Ce film vous prend à la gorge au fur et à mesure que l’étau se resserre autour des deux frères, il vous captive, vous capture même, et vous enserre dans son cycle infernal: impossible de s’échapper, nous sommes pourtant aussi libres de sortir de la salle que les deux frères l’étaient face à leur destin, avant 7H58 donc. Au lieu d’adopter une construction linéaire, Sidney Lumet met en scène une pluralité de points de vue, un montage habilement déstructuré et une succession de flash-backs qui accentuent la tension dramatique, et le sentiment d’urgence et de drame insoluble. La caméra de Sidney Lumet va ainsi ausculter les causes (finalement plus profondes et surtout beaucoup moins matérielles qu’il n’y parait de prime abord) et les conséquences du drame, va nous plonger dans les âmes et vies sombres des protagonistes, va nous conduire à voir en un homme cupide et impitoyable un ancien enfant blessé. Par une habile construction scénaristique, notre antipathie initiale pour le personnage de Andy évolue peu à peu, la « réalité » apparaît moins manichéenne : Hank ( Ethan Hawk, méconnaissable) apparait de moins en moins victime (du destin ?) au fur et à mesure que son frère Andy (Philip Seymour Hoffman, bluffant, à nouveau)l’est de plus en plus à nos yeux devenus plus indulgents à son égard. Un film qui a la couleur d’une blessure à vif, celle de la trahison et celle de l’enfance, les plus douloureuses et profondes, et le rythme d’une course contre la mort, contre le diable. Le titre anglais « Before the devil knows you’re dead » est tiré du proverbe irlandais : « May you be in heaven half an hour before the devil knows you’re dead » qui signifie « Puisses-tu atteindre le paradis une demi-heure avant que le diable n’apprenne ta mort ». Une course que nous savons perdue d’avance, non moins prenante.
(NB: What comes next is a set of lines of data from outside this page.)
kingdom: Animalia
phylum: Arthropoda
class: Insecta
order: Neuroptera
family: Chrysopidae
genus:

Entre thriller et tragédie familiale, après le très moyen « Jugez-moi coupable » Sidney Lumet, malgré ses 84 ans, d’après le premier scénario de Kelly Masterson, signe un thriller dramatique qui prouve la jeunesse et la vitalité de son regard. Nommé 4 fois à l’Oscar du meilleur réalisateur pour Douze hommes en colère, Un Après-midi de chien, Network main basse sur la télévision et Verdict, il ne serait pas étonnant qu’il figure de nouveau parmi les nominés avec ce film particulièrement maîtrisé.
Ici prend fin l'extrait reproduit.